Dan yang penting, sejak awal Muhammad tidak terlibat dalam perselisihan itu. Ini prakondisi yang sangat menunjang.
“Kami rela karena dialah orang yang dapat dipercaya,” seru para kepala suku bergembira. Hati mereka plong.
Dan ketika kepercayaan itu diperoleh, Muhammad pun bersikap sangat bijaksana. Beliau bentangkan sorban. Hajar Asward ditaruh di tengahnya. Kemudian, semua kepala suku diminta untuk memegang ujung-ujung surban itu dan mengangkatnya bersama-sama.

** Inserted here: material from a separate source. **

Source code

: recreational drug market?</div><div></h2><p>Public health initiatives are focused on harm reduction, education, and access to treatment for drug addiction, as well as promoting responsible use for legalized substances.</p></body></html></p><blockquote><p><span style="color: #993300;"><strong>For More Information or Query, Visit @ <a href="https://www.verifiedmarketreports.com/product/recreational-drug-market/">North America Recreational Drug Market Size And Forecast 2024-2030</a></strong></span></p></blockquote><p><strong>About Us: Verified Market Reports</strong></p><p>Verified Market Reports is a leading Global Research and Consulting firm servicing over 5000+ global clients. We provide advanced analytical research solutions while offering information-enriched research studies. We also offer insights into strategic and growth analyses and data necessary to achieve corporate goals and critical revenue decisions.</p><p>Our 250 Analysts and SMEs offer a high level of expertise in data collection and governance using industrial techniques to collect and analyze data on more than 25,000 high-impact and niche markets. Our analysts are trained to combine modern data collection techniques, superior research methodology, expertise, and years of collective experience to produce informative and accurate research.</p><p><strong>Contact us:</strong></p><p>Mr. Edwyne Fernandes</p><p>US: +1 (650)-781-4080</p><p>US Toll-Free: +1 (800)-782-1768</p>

Semua merasa dilibatkan. Semua merasa dihargai. Diwongno! Tidak ada yang merasa diabaikan. Kepercayaan kepada Muhammad pun semakin besar.
Sungguh ini tauladan yang indah sekali. NU-Muhammadiyah perlu menirunya. Memosisikan diri seperti itu.
Ini sangat penting. Sehingga ketika perselisihan terjadi, bangsa Indonesia memiliki tempat untuk mencari solusi.
Kepribadian luhur itu, secara istiqomah dan terencana harus diajarkan oleh NU/Muhammadiyah kepada jamaahnya. Juga kepada semua anak bangsa. Lewat ribuan lembaga pendidikan yang dimiliki. Juga lewat mimbar-mimbar masjid yang dimiliki. Para khotib dari NU/Muhammadiyah idealnya punya bekal yang cukup soal peran penting ini.
Hubungan NU-Muhammadiyah, seyogyanya juga terus dipelihara. Tokoh di dua ormas ini, harus sering menjalin kerja sama. Khususnya, kerja-kerja besar terkait dengan kepentingan agama, bangsa dan negara.
Siapa pun yang memegang pemerintahan di Republik ini, idealnya secara aktif terlibat dalam pengkondisian agar NU-Muhammadiyah selalu seiring dan seirama. Jangan malah meniru strategi pecah belah yang dilakukan pemerintahan kolonial. Juga jangan sekali-kali mempraktekkan strategi belah bambu ala Soeharto. Satu diinjak, satu diangkat.
Dalam menghadapi masalah-masalah krusial, sebaiknya para elite di negeri ini menjadikan NU/Muhammadiyah sebagai rujukan. Jangan terombang-ambing dengan kekuatan baru di luar NU/Muhammadiyah. Jika NU/Muhammadiyah “merestui” pemimpin di negeri ini harus percaya diri untuk melakukan sesuatu. Bagaikan anak yang sudah mendapat restu orang tua, maka apa pun dilakukan dengan penuh keyakinan.
Maka, siapa pun yang berkepentingan agar NKRI utuh, harus ambil bagian dalam menjaga eksistensi NU-Muhammadiyah. Percayalah, jika dua pilar ini masih kokoh, masih satu pemahaman tentang NKRI, maka pemikiran-pemikiran di luar itu, akan layu sebelum berkembang.
Kata (alm) Nurcholish Madjid, NU-Muhammadiyah itu bagai sayap bagi Indonesia. Dengan sayap itu, Indonesia bisa stabil. Dengan sayap itu pula, Indonesia bisa terbang tinggi. (*)
Akhmad Zaini
Mantan Jurnalis, kini menjadi pendidik di IAINU Tuban.